The economic challenges are stubbornly persistent. There is “a long history of low pay and inadequate benefits,” the press release says.
“There is,” the report adds, “a profound disconnect between the true cost of quality care and what the state and/or parents pay for that care. The level of subsidy provided by the state does not cover the cost of care per child. This has been a problem for many years in terms of the level of subsidy for publicly supported child care.”
“Extremely low pay creates an especially precarious situation for ECE workers, increasing the need for public assistance and putting these educators at risk for cliff effects,” Susan Crandall said. She is a member of the research team and the director of UMass Boston’s Center for Social Policy. “The result is crushing financial stress for many ECE workers, hindering their advancement.”
As the report’s executive summary notes, there are three overarching findings:
• early educators face increasing demands and complexity in their work, such as challenging child behaviors and working with families who are homeless
• there is “a significant shortage of qualified early childhood educators and program directors and, as result, some centers and programs are not operating at full capacity,” and
• because of their low pay, early educators struggle to pay bills and can find that their own and their families’ quality of life is hurt
To address these challenges, Massachusetts policymakers needs to make thoughtful, innovative reforms.
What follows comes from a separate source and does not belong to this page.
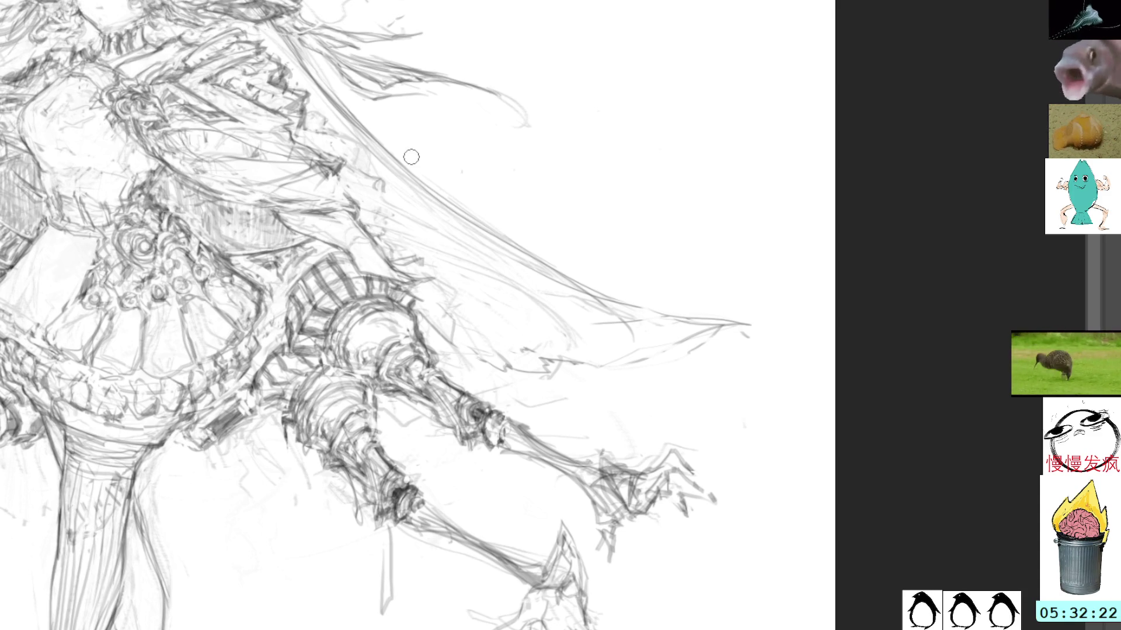
- Mirror the canvas to check the drawing, flip it back, and return to the girl's face
{"action": "key", "text": "ctrl+minus"}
“The stakes for the state in ensuring that children receive quality care and education that supports their cognitive, social, emotional, and motor development are high, and we need to get this right,” said Professor Anne Douglass, IEELI’s Executive Director. “In order to do that, policy change must be driven and informed by experts—early educators.”
Building a better system of early education is essential for today’s children and for the future of the state.
“The work of early educators sets a social and educational foundation for the children of the Commonwealth that will have lifelong consequences,” research team member Ann Bookman explains. She is the director of the Center for Women in Politics and Public Policy, where Christa Kelleher, another research team member, is the research and policy director.
“Yet, our public policies—like those of many other states—do not reflect adequate public investment in this workforce. Our statewide survey will provide data to inform policies that will both meet the needs of children and compensate early educators appropriately for their foundational work.”
The next step is Phase Two. The research team will use the input from Phase One to design a workforce survey.
“We are aware of the need to administer the survey in ways that ensure a robust response rate and that the ECE workforce – in all its diversity – is adequately represented in the survey sample,” the report concludes. Researchers plan to work with the Department of Early Education and Care “to move this survey forward and lay the basis for new policy-relevant data and analysis on the ECE workforce.”